Plus les buts sont moraux, moins les moyens semblent avoir besoin de l’être. Une fin absolument morale autorise des moyens absolument immoraux. On se rappelle que la cause «juste, morale et bonne» du président Georges W. Bush avait justifié un déluge de bombes préventives sur l’Irak, destiné à l’empêcher de recourir à des moyens de destructions massives… dont on savait qu’ils n’existaient pas.

Doit-on en conclure qu’il faut évacuer la question morale de la politique, et souscrire à cette idée que la question du bien et du mal est une affaire exclusivement individuelle et que les relations entre les Etats ne sont qu’un brutal jeu de forces? Cette conception, qu’on qualifie parfois, à tort, de «réaliste», n’est pas la nôtre et ne l’a jamais été. Car l’acte politique, en tant qu’il vise le bien commun, est moral. Il est moral de chercher à réaliser le bien de son pays. Durant la Seconde Guerre mondiale, nos autorités politiques et militaires ont épargné les horreurs et les déchirements de la guerre – et de l’après-guerre – à plus de cinq millions d’Helvètes, tout en préservant notre indépendance. Ce fut une action politique éminemment morale, inspirée par le souci du bien commun à long terme de la Confédération1.

C’est aussi un fait que nous sommes spontanément portés à déplorer les malheurs des autres peuples et à leur apporter une aide humanitaire, financière, alimentaire et d’infrastructures.

L’erreur des «moralistes» n’est donc pas de plaider pour un comportement politique moral. Elle est de se tromper de niveau. Elle est de faire comme si un Etat était une personne individuelle, que ses décisions politiques engageraient seule et à ses seuls risques et périls.

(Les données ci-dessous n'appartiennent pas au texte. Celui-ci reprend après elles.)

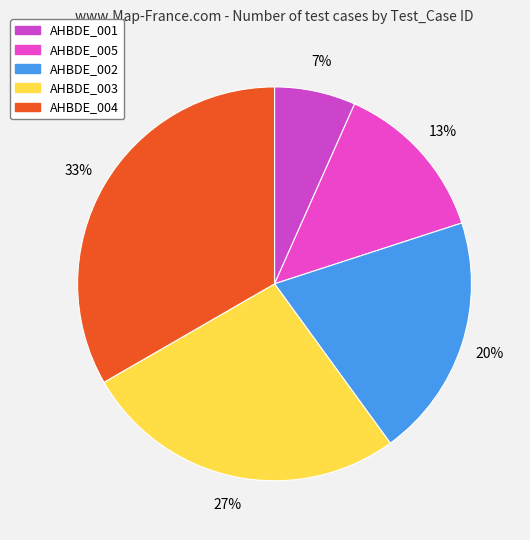

What is the change in value from AHBDE_001 to AHBDE_003?

+3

Or, la décision politique engage un peuple tout entier. Ses conséquences sont innombrables et à long terme. Elles suscitent des réactions imprévisibles, sources de nouvelles conséquences. C’est dans cette perspective indéfiniment démultipliée que le politicien doit trier les faits, réfléchir, décider et agir, et pas sous le coup de ses sentiments personnels d’indignation… ou de peur du qu’en-dira-t-on. C’est dire que les critères du bien commun politique exigent de sa part une connaissance des événements, une prudence, un sens des proportions, de la mesure et de la durée qui dépassent complètement les perspectives morales du simple péquin.

Tous les Etats n’ont pas le même rôle dans le théâtre du monde. Quand un Etat est grand et puissant, sa force même lui crée une responsabilité dans l’équilibre du monde. C’est la pax romana. Pour un petit Etat comme la Suisse, ses frontières, qui sont aussi celles de ses grands voisins sourcilleux, circonscrivent exactement la zone d’action possible. Maintenir la paix et les libertés sur une surface de 41 285 km2 est le rôle de nos autorités. Aller au-delà relève de la présomption.

En restant fidèle à sa neutralité et en préservant l’universalité de ses relations internationales, la Suisse ne se désolidarise pas des malheurs du monde. Elle rappelle, à sa manière, qu’il y aura une paix après la guerre, et que cette paix ne sera juste que si on y associe toutes les parties. Cela aussi relève de la morale.

Notes:

1    Il est certain que le Conseil fédéral de l’époque a dû passablement louvoyer pour y arriver. Aujourd’hui, on ne voit plus que ce louvoiement, pour le lui reprocher, comme s’il était indifférent que nous ayons eu la guerre ou pas.